Object Detection for Small Water Floater

Object Detection for Small Water Floater: Comparison

Please note this is a comparison between Version 1 by Fuxun Chen Chen and Version 3 by Peter Tang.

Object物体检测是无人机 detection is one of the most widely used applications in UAV missions. Detection of small objects in unmanned aerial vehicle (UAV) images remains a persistent challenge due to the limited pixel values and interference from background noise.（UAV）任务中使用最广泛的应用之一。
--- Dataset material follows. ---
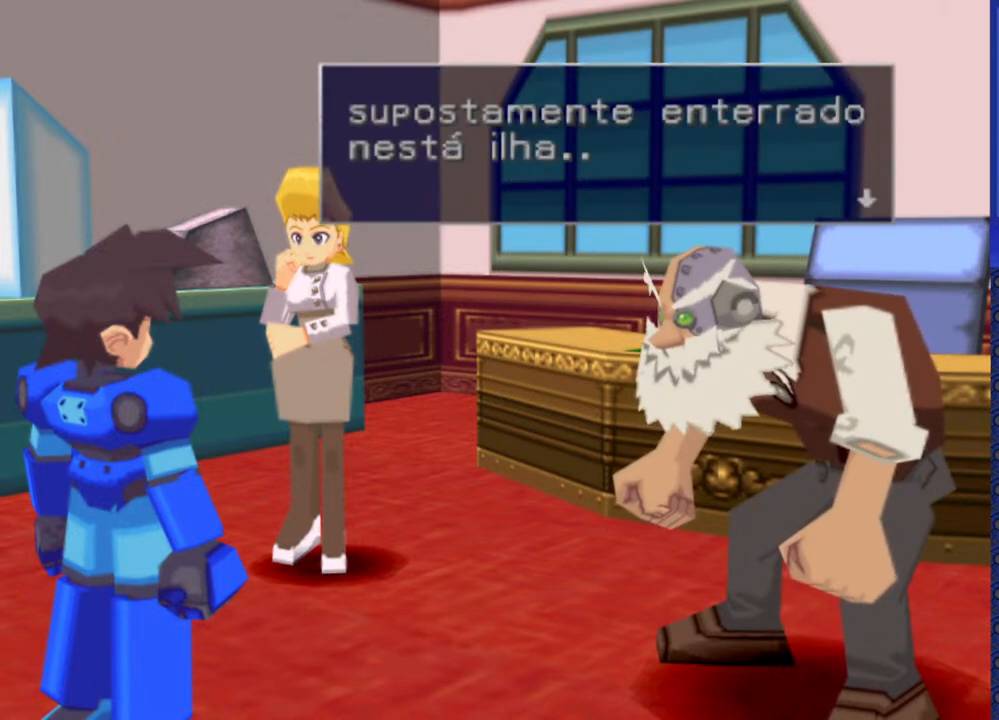
{"buttons": [], "events": [[67, "TRIANGLE", "up"]]}
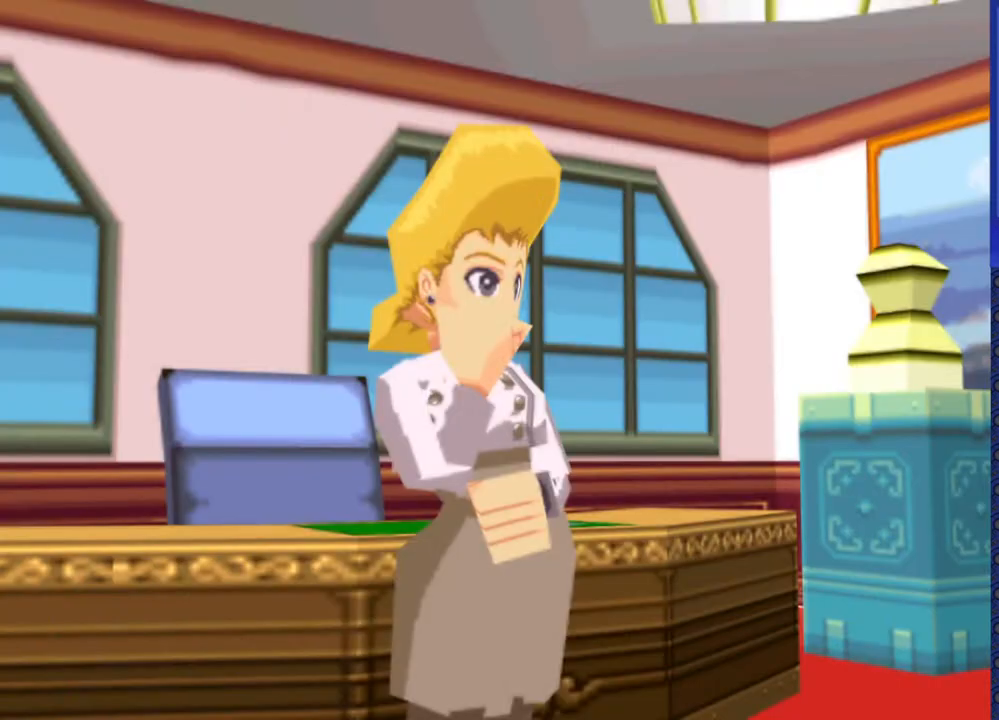
{"buttons": [], "events": []}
由于像素值有限和背景噪声的干扰，检测无人机图像中的小物体仍然是一个持续的挑战。

small objects
object detection
improved YOLOv5
water surface floaters
UAV images

1. Introduction

Water is the source of life, and oceans and rivers cover about 71% of the Earth’s area [1]. Rivers constitute a vital component of the global water cycle and serve a crucial function in facilitating the transfer [2]. However, recent global economic expansion and urbanization have caused significant damage to the natural environment [3] and severe water pollution [4]. Therefore, real-time monitoring of water environments has become crucial due to the ongoing deterioration of water quality. At present, the water’s surface is susceptible to problems, such as exposure or dim light due to the intensity of sunlight, which results in less information about the target features and difficult recognition results.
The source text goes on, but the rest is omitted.